AAL’s new Board Chair is preparing for the future of Australian Astronomy Infrastructure

Professor Cathryn Trott is AAL's new Board Chair.

Astronomy Australia Ltd is delighted to announce that Professor Cathryn Trott has been elected to the position of Board Chair for AAL. Professor Trott is based at Curtin University in Perth and has recently become the Chief Scientist of CSIRO’s Australia Telescope National Facility.

As someone whose career has been shaped by access to world-class research infrastructure, Professor Trott knows the importance of astronomers having the right tools at the right time to make world-leading discoveries. Having been on the AAL Board for the last four years, she also knows that it is a pivotal time for Australian astronomy. The new Decadal Plan for Australian Astronomy 2026–2035 is set to be released in the coming months, which will present a clear roadmap for Australian astronomers and include an outline of priorities for investments in research infrastructure. At the same time, the government’s Strategic Examination of R&D and preparations for the next National Research Infrastructure Roadmap 2026 look set to influence how major research infrastructure is funded across the country.

As the new Chair of the AAL Board, Professor Trott is committed to ensuring that astronomy remains a national priority to assist in the implementation of the Decadal Plan.

As AAL’s mission is to facilitate access to the world’s best research infrastructure, I am determined that Australian astronomers have the opportunity to utilise a suite of facilities across multiple wavelengths and messengers to complement and enhance the impact of existing investments in world-leading facilities, such as the Square Kilometre Array Observatory and the European Southern Observatory.

In this sense, the next decade will present extraordinary opportunities for Australian astronomy, but also some clear challenges. As Professor Trott knows, astronomers already have the training and tools to meet these challenges, especially as they use their diverse skill-sets to solve problems outside their own field. Techniques developed to process and visualise large datasets can be translated to other areas such as medical imaging. Astronomy data techniques have already been used to understand and characterise biodiverse honey and predict ocean weather with greater accuracy. As it becomes clearer that astronomers can help solve some of Australia’s key challenges at a national level, AAL will continue to find new pathways for their techniques to be refashioned for use in industry and other disciplines.

Professor Trott believes that astronomy’s investment across a range of domains has put Australia in a unique position.

Astronomers are power users of big data and pioneers of new approaches to deriving meaning from these data, whether through machine learning, new applications of AI, and other forms of data processing. The impressive Astronomy Data and Computing Services (ADACS) collaboration supported by AAL has shown excellent use cases of this across its multiple nodes, and they are now expanding these approaches to assist in other disciplines.

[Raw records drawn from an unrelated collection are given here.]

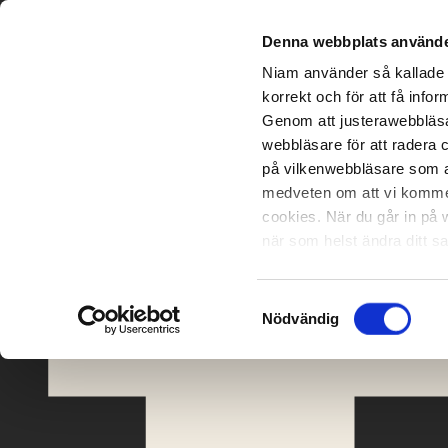
Denna webbplats använde
Niam använder så kallade 
korrekt och för att få inf
Genom att justerawebbläsa
webbläsare för att radera 
på vilkenwebbläsare som an
medveten om att vi kommer 
cookies. När du går in på 
när som helst ändra ditt 
tekniskafunktioner kan du d
Samtyckesval
Nödvändig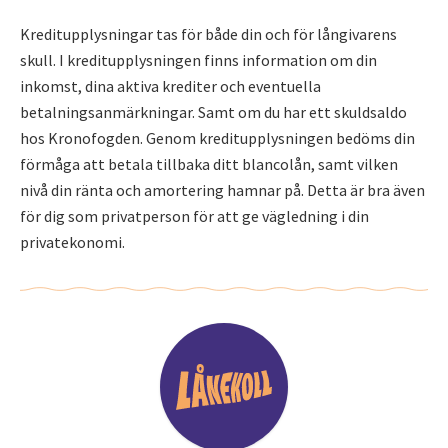
Kreditupplysningar tas för både din och för långivarens
skull. I kreditupplysningen finns information om din
inkomst, dina aktiva krediter och eventuella
betalningsanmärkningar. Samt om du har ett skuldsaldo
hos Kronofogden. Genom kreditupplysningen bedöms din
förmåga att betala tillbaka ditt blancolån, samt vilken
nivå din ränta och amortering hamnar på. Detta är bra även
för dig som privatperson för att ge vägledning i din
privatekonomi.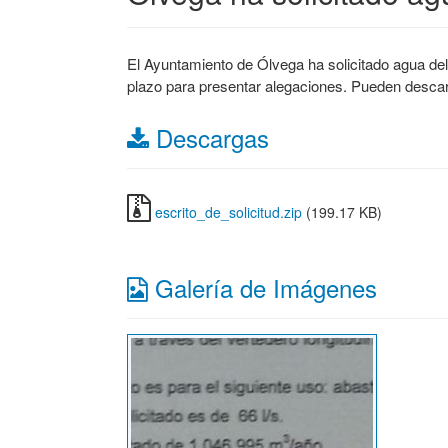
El Ayuntamiento de Ólvega ha solicitado agua del
plazo para presentar alegaciones. Pueden descarga
Descargas
escrito_de_solicitud.zip
(199.17 KB)
Galería de Imágenes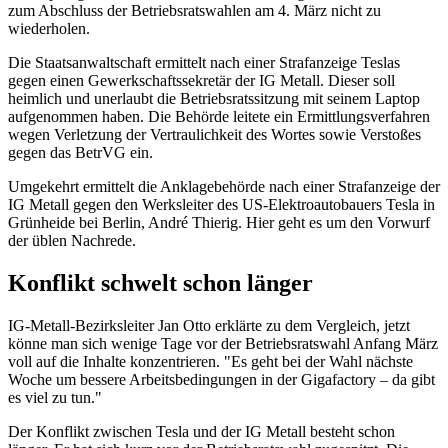
zum Abschluss der Betriebsratswahlen am 4. März nicht zu
wiederholen.
Die Staatsanwaltschaft ermittelt nach einer Strafanzeige Teslas
gegen einen Gewerkschaftssekretär der IG Metall. Dieser soll
heimlich und unerlaubt die Betriebsratssitzung mit seinem Laptop
aufgenommen haben. Die Behörde leitete ein Ermittlungsverfahren
wegen Verletzung der Vertraulichkeit des Wortes sowie Verstoßes
gegen das BetrVG ein.
Umgekehrt ermittelt die Anklagebehörde nach einer Strafanzeige der
IG Metall gegen den Werksleiter des US-Elektroautobauers Tesla in
Grünheide bei Berlin, André Thierig. Hier geht es um den Vorwurf
der üblen Nachrede.
Konflikt schwelt schon länger
IG-Metall-Bezirksleiter Jan Otto erklärte zu dem Vergleich, jetzt
könne man sich wenige Tage vor der Betriebsratswahl Anfang März
voll auf die Inhalte konzentrieren. "Es geht bei der Wahl nächste
Woche um bessere Arbeitsbedingungen in der Gigafactory – da gibt
es viel zu tun."
Der Konflikt zwischen Tesla und der IG Metall besteht schon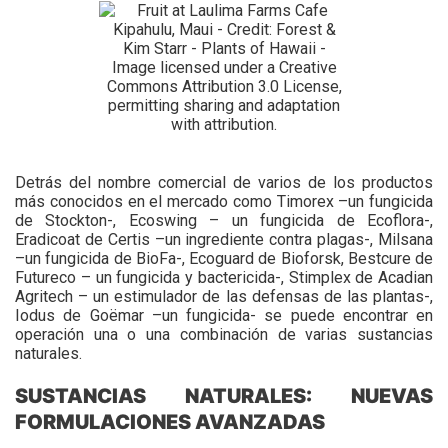
Detrás del nombre comercial de varios de los productos
más conocidos en el mercado como Timorex –un fungicida
de Stockton-, Ecoswing – un fungicida de Ecoflora-,
Eradicoat de Certis –un ingrediente contra plagas-, Milsana
–un fungicida de BioFa-, Ecoguard de Bioforsk, Bestcure de
Futureco – un fungicida y bactericida-, Stimplex de Acadian
Agritech – un estimulador de las defensas de las plantas-,
Iodus de Goëmar –un fungicida- se puede encontrar en
operación una o una combinación de varias sustancias
naturales.
SUSTANCIAS NATURALES: NUEVAS
FORMULACIONES AVANZADAS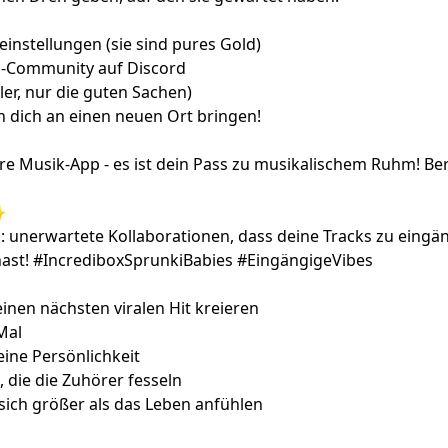
einstellungen (sie sind pures Gold)
es-Community auf Discord
ller, nur die guten Sachen)
n dich an einen neuen Ort bringen!
tere Musik-App - es ist dein Pass zu musikalischem Ruhm! 
✨
unerwartete Kollaborationen, dass deine Tracks zu eingän
 hast! #IncrediboxSprunkiBabies #EingängigeVibes
inen nächsten viralen Hit kreieren
Mal
ine Persönlichkeit
die die Zuhörer fesseln
 sich größer als das Leben anfühlen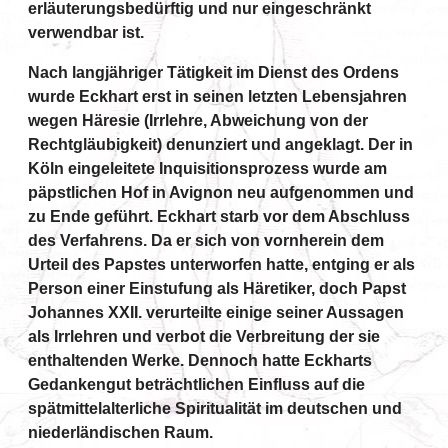
erläuterungsbedürftig und nur eingeschränkt
verwendbar ist.
Nach langjähriger Tätigkeit im Dienst des Ordens
wurde Eckhart erst in seinen letzten Lebensjahren
wegen Häresie (Irrlehre, Abweichung von der
Rechtgläubigkeit) denunziert und angeklagt. Der in
Köln eingeleitete Inquisitionsprozess wurde am
päpstlichen Hof in Avignon neu aufgenommen und
zu Ende geführt. Eckhart starb vor dem Abschluss
des Verfahrens. Da er sich von vornherein dem
Urteil des Papstes unterworfen hatte, entging er als
Person einer Einstufung als Häretiker, doch Papst
Johannes XXII. verurteilte einige seiner Aussagen
als Irrlehren und verbot die Verbreitung der sie
enthaltenden Werke. Dennoch hatte Eckharts
Gedankengut beträchtlichen Einfluss auf die
spätmittelalterliche Spiritualität im deutschen und
niederländischen Raum.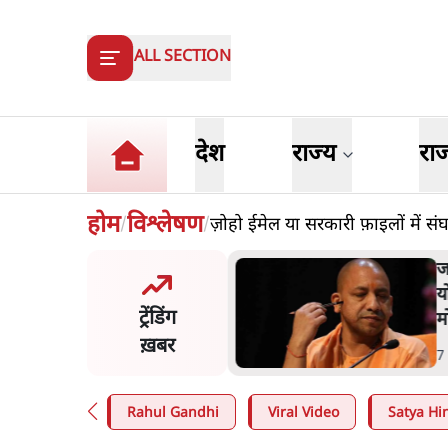
ALL SECTION
देश
राज्य
रा
होम
विश्लेषण
ज़ोहो ईमेल या सरकारी फ़ाइलों में सं
/
/
त शाह के संसद में आने पर
ज
र करे सरकार': राज्यसभा
य
ट्रेंडिंग
ि ने केंद्र से कहा
म
ख़बर
n
.
देश
7
Rahul Gandhi
Viral Video
Satya Hin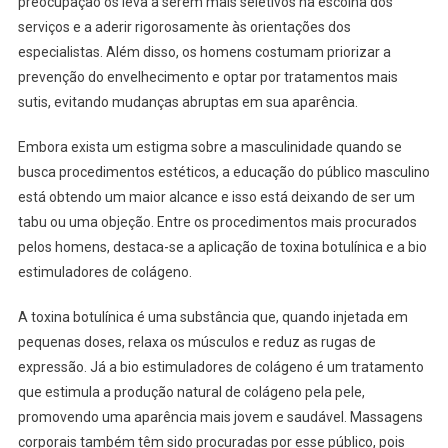
preocupação os leva a serem mais seletivos na escolha dos
serviços e a aderir rigorosamente às orientações dos
especialistas. Além disso, os homens costumam priorizar a
prevenção do envelhecimento e optar por tratamentos mais
sutis, evitando mudanças abruptas em sua aparência.
Embora exista um estigma sobre a masculinidade quando se
busca procedimentos estéticos, a educação do público masculino
está obtendo um maior alcance e isso está deixando de ser um
tabu ou uma objeção. Entre os procedimentos mais procurados
pelos homens, destaca-se a aplicação de toxina botulínica e a bio
estimuladores de colágeno.
A toxina botulínica é uma substância que, quando injetada em
pequenas doses, relaxa os músculos e reduz as rugas de
expressão. Já a bio estimuladores de colágeno é um tratamento
que estimula a produção natural de colágeno pela pele,
promovendo uma aparência mais jovem e saudável. Massagens
corporais também têm sido procuradas por esse público, pois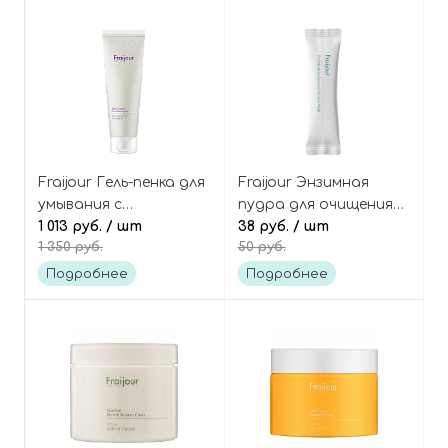
Fraijour Гель-пенка для
Fraijour Энзимная
умывания с
пудра для очищения
коллагеном и
1 013 руб.
/ шт
кожи с пробиотиками
38 руб.
/ шт
1 350 руб.
50 руб.
ретинолом Retin-
Pro Moisture Enzyme
Collagen 3D Core
Powder Wash
Подробнее
Подробнее
Cleansing Foam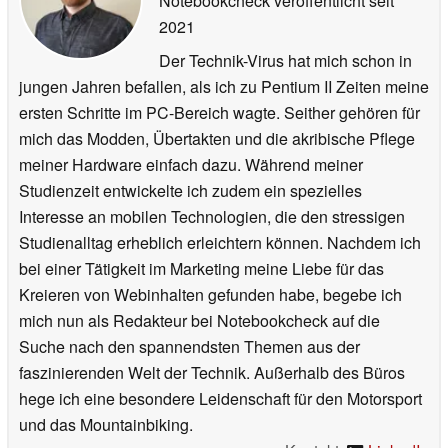
Notebookcheck veröffentlicht
seit
2021
Der Technik-Virus hat mich schon in
jungen Jahren befallen, als ich zu Pentium II Zeiten meine
ersten Schritte im PC-Bereich wagte. Seither gehören für
mich das Modden, Übertakten und die akribische Pflege
meiner Hardware einfach dazu. Während meiner
Studienzeit entwickelte ich zudem ein spezielles
Interesse an mobilen Technologien, die den stressigen
Studienalltag erheblich erleichtern können. Nachdem ich
bei einer Tätigkeit im Marketing meine Liebe für das
Kreieren von Webinhalten gefunden habe, begebe ich
mich nun als Redakteur bei Notebookcheck auf die
Suche nach den spannendsten Themen aus der
faszinierenden Welt der Technik. Außerhalb des Büros
hege ich eine besondere Leidenschaft für den Motorsport
und das Mountainbiking.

AAL has also been pivotal in establishing Astralis – the national optical instrumentation capability. The exacting requirements of cutting-edge astronomy instrumentation builders have already supported new approaches to manufacturing and have fostering the creation of new startups, in some cases assisting existing SMEs to pursue innovative lines of business. 

While there are a number of exciting challenges on the horizon for Australian astronomy, Professor Trott feels confident that AAL can help the community build on these successes and ultimately deliver on its vision – that Australian astronomy be seen as world leading and publicly valued.

The whole of AAL wish to acknowledge and thank outgoing Board Chair, Professor Orsola De Marco, for her tireless leadership and years of service. Professor De Marco will remain on the Board as a Director until her term expires at the end of December 2025.